Mercury is a toxic heavy metal, which is bio-accumulative, biomagnifies, and persistent in nature. It metabolizes into the deadly methyl mercury naturally, once it reacts with the bacteria present in the soil and/or water. Mercury can pass through skin, blood, brain & placental barrier and cause devastating effects on the functioning and growth of brain of developing fetus. The ability of mercury for trans-continental or trans-boundary movement makes it an issue of global concern and thus need complete phase out at global level.
Several governments and civil society groups have consistently raised concerns on health and environmental impacts of this metal which finally compelled the UNEP Governing Council Decision 25/5 of 2009 to prepare a global legally binding instrument on mercury. Taking the concept forward a treaty named “Minamata Convention on Mercury” was adopted on 10th October 2013 at the Conference of Plenipotentiaries (Diplomatic Conference) in Kumamoto, Japan. Since its adoption 128 countries have already signed the treaty and it came into effect after a gap of 90 days post its ratification by 50 countries. India too signed this treaty on 30th September, 2014 and sets out to reduce the use of mercury in the country by 2020.
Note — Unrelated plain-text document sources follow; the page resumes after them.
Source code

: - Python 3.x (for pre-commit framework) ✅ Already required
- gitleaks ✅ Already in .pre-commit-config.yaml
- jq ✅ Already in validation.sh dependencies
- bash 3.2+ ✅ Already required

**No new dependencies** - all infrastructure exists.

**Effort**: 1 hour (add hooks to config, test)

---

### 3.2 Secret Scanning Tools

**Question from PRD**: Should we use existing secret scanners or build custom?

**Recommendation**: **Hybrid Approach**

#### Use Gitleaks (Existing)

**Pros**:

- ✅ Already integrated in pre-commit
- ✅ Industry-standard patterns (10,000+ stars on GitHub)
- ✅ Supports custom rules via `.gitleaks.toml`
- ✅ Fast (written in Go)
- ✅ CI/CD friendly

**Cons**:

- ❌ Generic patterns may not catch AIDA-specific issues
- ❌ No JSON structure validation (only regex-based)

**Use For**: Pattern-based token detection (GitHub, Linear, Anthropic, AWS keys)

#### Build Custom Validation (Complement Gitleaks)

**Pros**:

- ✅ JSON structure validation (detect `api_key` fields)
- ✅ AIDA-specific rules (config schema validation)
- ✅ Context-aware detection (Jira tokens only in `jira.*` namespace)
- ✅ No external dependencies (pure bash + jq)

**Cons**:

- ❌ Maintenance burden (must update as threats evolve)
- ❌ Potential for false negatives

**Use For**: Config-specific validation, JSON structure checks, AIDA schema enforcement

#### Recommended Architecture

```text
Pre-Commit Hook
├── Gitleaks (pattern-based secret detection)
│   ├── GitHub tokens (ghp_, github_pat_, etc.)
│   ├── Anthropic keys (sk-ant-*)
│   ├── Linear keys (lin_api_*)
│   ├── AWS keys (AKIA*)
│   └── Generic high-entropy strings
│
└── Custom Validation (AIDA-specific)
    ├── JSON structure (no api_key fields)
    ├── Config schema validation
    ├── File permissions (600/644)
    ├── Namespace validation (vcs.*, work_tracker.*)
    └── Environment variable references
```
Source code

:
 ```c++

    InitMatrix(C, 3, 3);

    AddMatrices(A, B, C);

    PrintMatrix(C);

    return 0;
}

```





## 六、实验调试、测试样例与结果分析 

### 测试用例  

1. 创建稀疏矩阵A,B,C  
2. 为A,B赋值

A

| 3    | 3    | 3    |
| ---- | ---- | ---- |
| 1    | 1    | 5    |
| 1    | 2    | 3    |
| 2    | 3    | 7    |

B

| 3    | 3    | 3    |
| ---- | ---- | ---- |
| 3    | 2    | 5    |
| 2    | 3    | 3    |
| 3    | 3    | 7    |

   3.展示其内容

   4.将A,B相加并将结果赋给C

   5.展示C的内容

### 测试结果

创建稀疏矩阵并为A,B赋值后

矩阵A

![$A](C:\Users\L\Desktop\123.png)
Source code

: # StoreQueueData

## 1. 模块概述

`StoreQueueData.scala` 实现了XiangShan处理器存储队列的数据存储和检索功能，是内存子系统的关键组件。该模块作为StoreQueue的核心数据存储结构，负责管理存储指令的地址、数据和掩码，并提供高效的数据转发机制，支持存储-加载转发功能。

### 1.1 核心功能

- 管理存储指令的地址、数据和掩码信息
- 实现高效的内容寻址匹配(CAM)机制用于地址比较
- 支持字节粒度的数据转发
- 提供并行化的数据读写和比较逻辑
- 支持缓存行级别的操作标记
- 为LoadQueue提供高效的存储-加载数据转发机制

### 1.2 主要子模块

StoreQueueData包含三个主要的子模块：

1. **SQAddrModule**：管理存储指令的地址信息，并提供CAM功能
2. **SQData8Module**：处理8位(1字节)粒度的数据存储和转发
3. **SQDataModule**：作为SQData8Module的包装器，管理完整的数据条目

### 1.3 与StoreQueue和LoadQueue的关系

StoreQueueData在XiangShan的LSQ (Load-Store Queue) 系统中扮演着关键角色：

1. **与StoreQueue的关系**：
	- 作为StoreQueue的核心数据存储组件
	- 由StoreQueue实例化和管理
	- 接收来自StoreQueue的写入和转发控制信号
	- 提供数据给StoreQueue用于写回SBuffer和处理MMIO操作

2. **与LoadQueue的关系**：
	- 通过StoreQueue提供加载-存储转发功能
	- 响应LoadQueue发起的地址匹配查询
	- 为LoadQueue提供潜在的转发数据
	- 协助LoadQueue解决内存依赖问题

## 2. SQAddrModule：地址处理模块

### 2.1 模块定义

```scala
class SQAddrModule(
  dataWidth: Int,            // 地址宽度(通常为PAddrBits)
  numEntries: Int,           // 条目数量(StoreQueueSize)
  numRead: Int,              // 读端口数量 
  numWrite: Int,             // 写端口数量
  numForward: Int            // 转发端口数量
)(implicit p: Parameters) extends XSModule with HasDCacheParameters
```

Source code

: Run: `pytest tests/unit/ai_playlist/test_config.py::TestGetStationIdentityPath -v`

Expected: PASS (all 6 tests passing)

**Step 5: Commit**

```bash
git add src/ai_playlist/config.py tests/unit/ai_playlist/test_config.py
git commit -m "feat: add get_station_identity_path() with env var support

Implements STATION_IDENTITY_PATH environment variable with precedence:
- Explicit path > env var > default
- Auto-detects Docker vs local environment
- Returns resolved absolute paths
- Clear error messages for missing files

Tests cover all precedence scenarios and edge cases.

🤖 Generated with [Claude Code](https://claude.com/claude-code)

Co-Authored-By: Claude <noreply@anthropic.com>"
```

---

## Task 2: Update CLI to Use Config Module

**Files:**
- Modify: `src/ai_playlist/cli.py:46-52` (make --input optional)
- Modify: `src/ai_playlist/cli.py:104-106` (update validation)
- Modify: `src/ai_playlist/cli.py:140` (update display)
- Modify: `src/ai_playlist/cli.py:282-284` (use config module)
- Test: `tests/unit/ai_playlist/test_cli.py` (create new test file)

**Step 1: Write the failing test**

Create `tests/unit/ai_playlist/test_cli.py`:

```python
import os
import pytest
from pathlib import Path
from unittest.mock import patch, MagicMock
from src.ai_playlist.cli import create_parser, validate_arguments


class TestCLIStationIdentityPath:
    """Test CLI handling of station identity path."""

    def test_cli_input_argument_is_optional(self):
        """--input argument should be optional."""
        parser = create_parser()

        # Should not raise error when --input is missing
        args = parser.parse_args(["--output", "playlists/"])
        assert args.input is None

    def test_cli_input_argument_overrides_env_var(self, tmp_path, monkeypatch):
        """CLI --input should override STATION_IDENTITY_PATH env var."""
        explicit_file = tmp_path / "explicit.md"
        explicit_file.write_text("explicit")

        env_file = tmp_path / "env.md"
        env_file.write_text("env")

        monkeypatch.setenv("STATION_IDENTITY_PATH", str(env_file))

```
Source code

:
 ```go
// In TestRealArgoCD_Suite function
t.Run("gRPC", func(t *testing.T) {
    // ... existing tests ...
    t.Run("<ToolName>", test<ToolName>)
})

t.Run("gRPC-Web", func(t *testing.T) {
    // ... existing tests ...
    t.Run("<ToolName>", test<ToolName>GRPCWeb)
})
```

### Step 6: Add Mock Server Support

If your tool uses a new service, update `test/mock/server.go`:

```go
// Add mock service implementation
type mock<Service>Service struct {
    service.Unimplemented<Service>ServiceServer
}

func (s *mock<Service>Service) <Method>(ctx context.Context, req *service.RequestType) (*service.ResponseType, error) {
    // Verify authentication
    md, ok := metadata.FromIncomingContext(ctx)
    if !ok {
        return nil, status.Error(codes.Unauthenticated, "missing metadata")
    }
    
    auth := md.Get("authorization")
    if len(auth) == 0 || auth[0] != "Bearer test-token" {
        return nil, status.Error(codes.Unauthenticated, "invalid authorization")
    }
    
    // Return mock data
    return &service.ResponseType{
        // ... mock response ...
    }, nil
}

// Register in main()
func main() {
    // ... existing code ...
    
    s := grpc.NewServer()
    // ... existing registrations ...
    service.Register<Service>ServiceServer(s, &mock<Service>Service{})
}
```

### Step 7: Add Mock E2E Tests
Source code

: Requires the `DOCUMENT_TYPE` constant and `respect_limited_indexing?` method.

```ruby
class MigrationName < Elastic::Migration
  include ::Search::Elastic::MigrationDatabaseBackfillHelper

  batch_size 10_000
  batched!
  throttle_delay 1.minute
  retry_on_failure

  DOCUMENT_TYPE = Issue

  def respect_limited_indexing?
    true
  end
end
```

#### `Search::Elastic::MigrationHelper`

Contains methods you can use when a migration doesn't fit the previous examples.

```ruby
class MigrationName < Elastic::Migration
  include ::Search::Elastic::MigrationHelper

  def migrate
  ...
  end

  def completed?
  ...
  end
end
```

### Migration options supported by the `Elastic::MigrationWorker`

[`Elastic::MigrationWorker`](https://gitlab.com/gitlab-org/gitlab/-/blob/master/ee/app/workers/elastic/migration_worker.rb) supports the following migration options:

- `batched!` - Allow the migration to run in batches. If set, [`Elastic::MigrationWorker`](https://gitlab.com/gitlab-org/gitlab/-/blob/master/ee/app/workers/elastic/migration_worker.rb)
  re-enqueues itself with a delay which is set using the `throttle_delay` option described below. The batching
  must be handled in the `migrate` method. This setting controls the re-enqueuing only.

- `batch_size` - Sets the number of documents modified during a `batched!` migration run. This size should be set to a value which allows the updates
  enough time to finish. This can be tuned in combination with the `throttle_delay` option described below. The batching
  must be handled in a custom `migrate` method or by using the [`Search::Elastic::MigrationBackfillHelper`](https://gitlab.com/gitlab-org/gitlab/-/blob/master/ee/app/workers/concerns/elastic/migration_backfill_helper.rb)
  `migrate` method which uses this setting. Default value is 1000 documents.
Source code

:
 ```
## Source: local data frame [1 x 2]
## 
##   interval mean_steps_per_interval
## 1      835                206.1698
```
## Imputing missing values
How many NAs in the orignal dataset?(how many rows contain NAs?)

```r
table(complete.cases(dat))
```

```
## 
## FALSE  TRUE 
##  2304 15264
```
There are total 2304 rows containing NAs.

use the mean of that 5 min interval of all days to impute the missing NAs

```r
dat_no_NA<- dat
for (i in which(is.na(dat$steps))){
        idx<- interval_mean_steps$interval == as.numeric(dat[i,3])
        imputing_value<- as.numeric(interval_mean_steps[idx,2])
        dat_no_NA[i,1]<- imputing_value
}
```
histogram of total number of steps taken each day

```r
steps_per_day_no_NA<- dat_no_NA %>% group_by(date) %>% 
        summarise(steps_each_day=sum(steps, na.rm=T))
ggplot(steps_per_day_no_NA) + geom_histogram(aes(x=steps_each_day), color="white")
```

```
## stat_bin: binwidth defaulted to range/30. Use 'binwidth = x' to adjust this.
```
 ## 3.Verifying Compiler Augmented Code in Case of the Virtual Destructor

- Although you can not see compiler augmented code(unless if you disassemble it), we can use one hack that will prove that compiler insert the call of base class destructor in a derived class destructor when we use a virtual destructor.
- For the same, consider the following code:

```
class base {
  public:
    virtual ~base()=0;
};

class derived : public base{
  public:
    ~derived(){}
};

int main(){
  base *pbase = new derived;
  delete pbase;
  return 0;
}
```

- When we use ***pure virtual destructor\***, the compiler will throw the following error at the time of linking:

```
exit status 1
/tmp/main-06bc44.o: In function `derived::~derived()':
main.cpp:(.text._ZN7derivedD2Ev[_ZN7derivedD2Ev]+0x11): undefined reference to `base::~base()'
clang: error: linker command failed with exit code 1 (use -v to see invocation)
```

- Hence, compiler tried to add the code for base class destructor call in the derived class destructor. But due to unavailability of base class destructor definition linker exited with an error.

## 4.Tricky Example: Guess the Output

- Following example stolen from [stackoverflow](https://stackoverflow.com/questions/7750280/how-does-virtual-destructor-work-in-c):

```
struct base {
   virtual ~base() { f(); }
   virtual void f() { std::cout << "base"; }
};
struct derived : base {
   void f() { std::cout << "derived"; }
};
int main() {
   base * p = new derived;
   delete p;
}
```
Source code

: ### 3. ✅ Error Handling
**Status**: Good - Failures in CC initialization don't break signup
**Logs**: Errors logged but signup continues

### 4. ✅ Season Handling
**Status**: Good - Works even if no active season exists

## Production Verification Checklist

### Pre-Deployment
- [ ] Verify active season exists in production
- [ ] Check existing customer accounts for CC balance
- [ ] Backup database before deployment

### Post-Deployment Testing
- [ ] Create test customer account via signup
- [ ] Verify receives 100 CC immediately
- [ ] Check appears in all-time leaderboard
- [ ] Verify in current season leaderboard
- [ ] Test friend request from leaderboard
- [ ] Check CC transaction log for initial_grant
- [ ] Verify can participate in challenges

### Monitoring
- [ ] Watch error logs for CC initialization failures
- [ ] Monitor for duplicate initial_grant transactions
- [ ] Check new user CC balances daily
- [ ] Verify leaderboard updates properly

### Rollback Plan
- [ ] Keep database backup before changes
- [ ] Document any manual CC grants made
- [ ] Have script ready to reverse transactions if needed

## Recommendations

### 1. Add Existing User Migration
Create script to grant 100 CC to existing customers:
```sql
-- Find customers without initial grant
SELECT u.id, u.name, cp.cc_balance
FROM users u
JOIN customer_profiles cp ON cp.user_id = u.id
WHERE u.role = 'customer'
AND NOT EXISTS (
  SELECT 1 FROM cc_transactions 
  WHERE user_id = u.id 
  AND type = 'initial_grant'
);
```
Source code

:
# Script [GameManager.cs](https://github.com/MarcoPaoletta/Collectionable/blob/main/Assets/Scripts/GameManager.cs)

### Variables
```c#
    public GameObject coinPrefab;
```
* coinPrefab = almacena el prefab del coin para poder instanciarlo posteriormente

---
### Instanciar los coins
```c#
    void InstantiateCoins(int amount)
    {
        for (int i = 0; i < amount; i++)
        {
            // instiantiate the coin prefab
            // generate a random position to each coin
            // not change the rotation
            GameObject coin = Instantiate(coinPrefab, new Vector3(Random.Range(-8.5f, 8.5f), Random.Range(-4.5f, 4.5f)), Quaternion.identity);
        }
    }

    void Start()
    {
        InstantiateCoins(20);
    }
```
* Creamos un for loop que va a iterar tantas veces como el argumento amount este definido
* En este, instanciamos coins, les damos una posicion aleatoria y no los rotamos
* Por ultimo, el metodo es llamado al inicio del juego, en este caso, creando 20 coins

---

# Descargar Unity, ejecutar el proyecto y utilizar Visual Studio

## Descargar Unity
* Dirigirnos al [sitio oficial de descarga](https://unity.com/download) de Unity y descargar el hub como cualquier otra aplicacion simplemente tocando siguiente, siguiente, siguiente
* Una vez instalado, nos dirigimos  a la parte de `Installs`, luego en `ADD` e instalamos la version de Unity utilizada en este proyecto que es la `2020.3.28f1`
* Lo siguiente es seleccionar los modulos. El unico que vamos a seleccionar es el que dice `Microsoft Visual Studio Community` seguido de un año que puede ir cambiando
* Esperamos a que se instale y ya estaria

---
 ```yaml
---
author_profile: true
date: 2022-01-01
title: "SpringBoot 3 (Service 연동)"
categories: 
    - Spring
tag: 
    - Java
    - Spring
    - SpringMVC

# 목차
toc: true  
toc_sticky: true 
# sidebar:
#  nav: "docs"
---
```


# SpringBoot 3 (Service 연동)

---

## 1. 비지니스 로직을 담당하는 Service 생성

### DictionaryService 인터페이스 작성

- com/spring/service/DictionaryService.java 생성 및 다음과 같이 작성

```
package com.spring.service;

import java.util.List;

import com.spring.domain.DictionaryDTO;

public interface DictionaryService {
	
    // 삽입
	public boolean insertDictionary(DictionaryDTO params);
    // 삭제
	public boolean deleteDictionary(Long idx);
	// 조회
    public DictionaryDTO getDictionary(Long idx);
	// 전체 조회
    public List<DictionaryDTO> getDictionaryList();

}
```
The Minamata Convention has a far reaching impact on the overall mercury management in the country and the role of regulators and policy makers will be of critical importance. Hence, it is important to understand and examine all aspects of the convention and its resultant impact on environmental governance. (Visit the link for details of Minamata convention http://www.mercuryconvention.org/)
Mercury finds a wide range of application in India, however there are no estimates of its inventory or the scale of emissions and releases into environment and their impacts. India imports its total requirement of mercury and currently there are no regulations controlling such imports into the country. The major complications lie with the manufacturing of mercury containing health care instruments specially thermometers and preparation of dental amalgam. Most thermometer manufacturing units fall under the SME sector and operate from non-industrial premises with very little safeguards and monitoring. This makes it essential for a country like India to be a part of this convention and try to completely phase out mercury like rest of the signatory countries of mercury convention.